The LLM is only needed for:

  • Automatic extraction (MemoryAgent.chat()) -- the LLM identifies what facts, decisions, and inferences are present in a conversation.
  • Automatic linking (auto_link=True in MemoryAgent) -- the LLM suggests edges between new events and existing knowledge.

If your application has structured input (API responses, database records, sensor data), you likely do not need an LLM at all. Store events directly and build your own extraction logic.

The amem CLI also works entirely without an LLM. The separate MCP server (agentic-memory-mcp) does not use an LLM itself -- it just exposes the brain as tools for an external LLM client.

What about privacy and security?

Data stays local. Brain files are stored on your filesystem. The Brain class never sends data to any external service. The Rust engine has no network capabilities.

LLM providers see conversation data. When using MemoryAgent with a cloud provider (Anthropic, OpenAI), conversation text is sent to the provider's API for completion and extraction. The extracted events are then stored locally in the brain file. If privacy is a concern:

  • Use OllamaProvider with a local model. No data leaves your machine.
  • Use the Brain class directly without any LLM provider.

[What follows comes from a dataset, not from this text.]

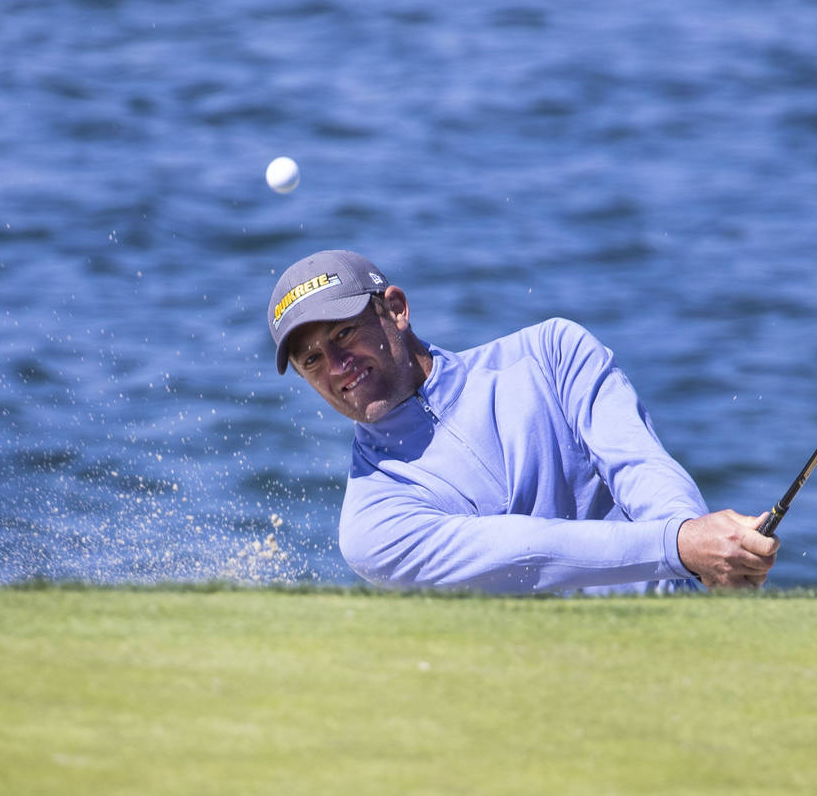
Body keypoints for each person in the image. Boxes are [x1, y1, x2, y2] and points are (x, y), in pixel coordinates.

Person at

File encryption. The .amem format does not include encryption. If you need encryption at rest, use filesystem-level encryption (FileVault on macOS, BitLocker on Windows, LUKS on Linux) or encrypt the file with a tool like age or gpg before archiving.

Access control. The brain file uses standard filesystem permissions. Set appropriate permissions on the file (chmod 600 brain.amem on Unix) to restrict access.

Sensitive data. Be mindful of what your agent stores. If conversations contain sensitive information (passwords, API keys, personal data), that information may be extracted and stored in the brain file. Consider:

  • Using metadata tags to mark sensitive events.
  • Implementing a sanitization step before storage.
  • Periodically auditing brain contents with amem search.

MCP server. When running agentic-memory-mcp serve, the server binds to 127.0.0.1 by default (localhost only). It does not expose the brain to the network. If you need remote access, use an SSH tunnel or VPN rather than binding to 0.0.0.0.